[Items listed in a dataset]
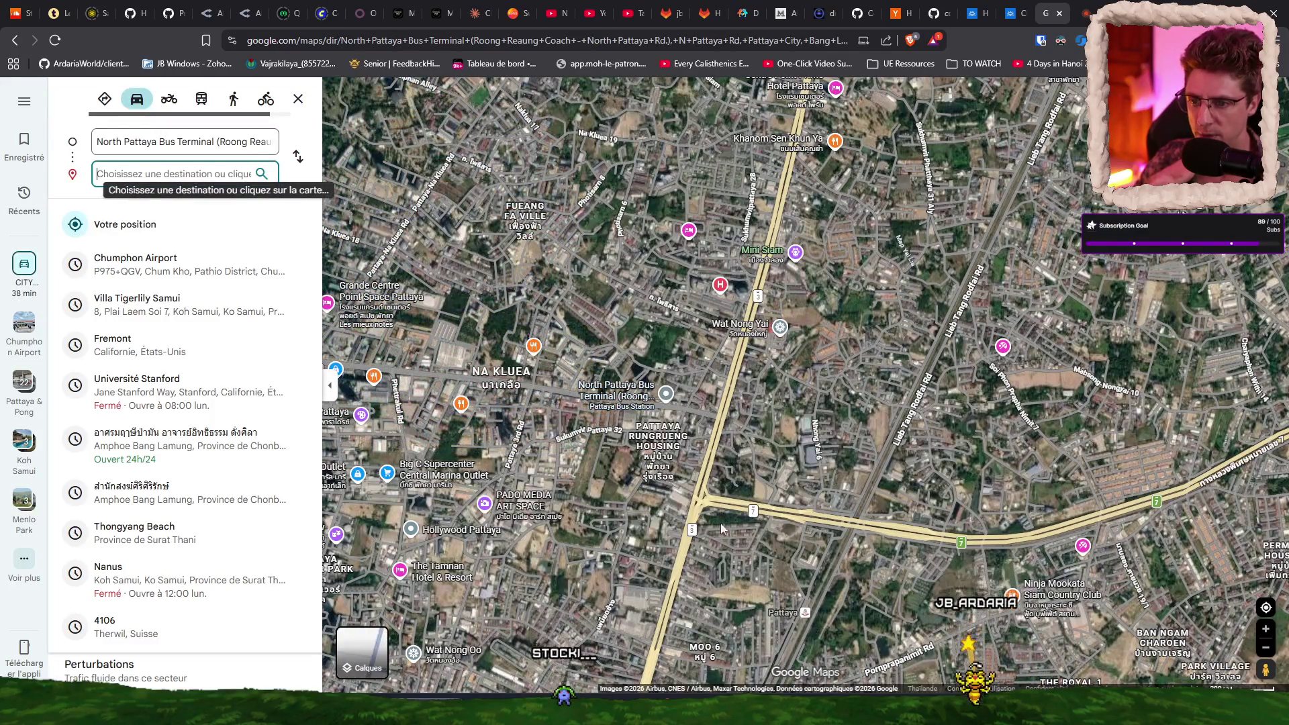
Step: Pan the map north to Suvarnabhumi Airport and open its place options
scroll(721, 516, down, 5)
scroll(676, 535, down, 2)
drag(483, 134, 550, 403)
scroll(551, 322, up, 2)
scroll(591, 282, up, 5)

Your assignment: Without including any pictures, copy every line above exactly.

Output for this task:
Step: Pan the map north to Suvarnabhumi Airport and open its place options
scroll(721, 516, down, 5)
scroll(676, 535, down, 2)
drag(483, 134, 550, 403)
scroll(551, 322, up, 2)
scroll(591, 282, up, 5)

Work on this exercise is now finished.